L’analyse des sons de violoncelle a été le point de départ de nombreuses œuvres de Kaija SAARIAHO. Cf. COHEN-LEVINAS, Danielle, “ Entretien avec Kaija Saariaho ”, Les Cahiers de l’IRCAM - Recherche et musique n°2 (La synthèse sonore), 1er trimestre 1993, p.18 : “ Cela fait plusieurs années que j’analyse avec l’ordinateur des sons instrumentaux, le son du violoncelle en particulier, que l’on retrouve dans Amers (1992). Le résultat m’a aussi permis de construire des structures microtonales, d’établir des échelles, des modes inspirés par le contenu du matériau même. ”

Il convient de rappeler aussi ici qu’elle a mené cette recherche avec la collaboration du violoncelliste finlandais Anssi KARTTUNEN.

390.

Le dispositif électronique comporte un microphone, un mixer, un harmonizer (Yamaha SP X 90 ou REV 5) et une reverberation avec un temps de réverbération variable.

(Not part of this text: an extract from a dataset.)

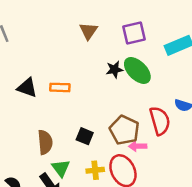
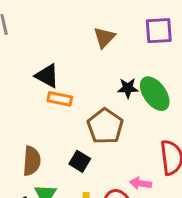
purple square: (134, 33) -> (159, 31), moved
black triangle: (27, 88) -> (47, 76), moved
brown pentagon: (124, 130) -> (105, 126), moved

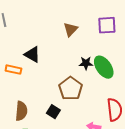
orange rectangle: (60, 99) -> (13, 70), moved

Le rôle de l’électronique dans cette œuvre est de modifier plus ou moins le son instrumental au moment de l’exécution, par des effets d’écho (obtenus par la réverbération dont le temps est approximativement de deux secondes et demie) et par une amplification des sons.

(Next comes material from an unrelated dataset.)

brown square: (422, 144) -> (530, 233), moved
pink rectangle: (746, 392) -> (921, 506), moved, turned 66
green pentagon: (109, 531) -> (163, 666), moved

Cf. SAARIAHO, Kaija, Kaija Saariaho, Les Cahiers de l'Ircam, coll. Compositeurs d'aujourd'hui, Paris, Ircam-Centre G. Pompidou, 1994, p.56-57 : “ La partie électronique [...] ne fait que déployer et moduler discrètement le son acoustique en s'identifiant parfaitement au continuum timbral acoustique-électronique présent déjà dans la partie de violoncelle. ”

391.

Cf. SAARIAHO, Kaija, Kaija Saariaho, op. cit., p.56 : “ La combinatoire préméditée des modes de jeu transforme le violoncelle en instrument particulier englobant dans son univers timbral ses sons acoustiques naturels, mais encore des sons qui pourraient parfaitement être assimilés aux sons générés en studio électronique. On peut affirmer que déjà la version de Petals pour violoncelle seul sans électronique effectue l’évolution complexe du monde timbral de l’instrument acoustique vers l’électronique. ”

392.

DONALDSON, Sheonagh, La dualité dans les pièces pour violoncelle seul depuis 1945, op. cit., p.56.

393.

Le matériau de Près est, lui, dérivé d’Amers (1992) pour violoncelle soliste, petit ensemble instrumental et électronique.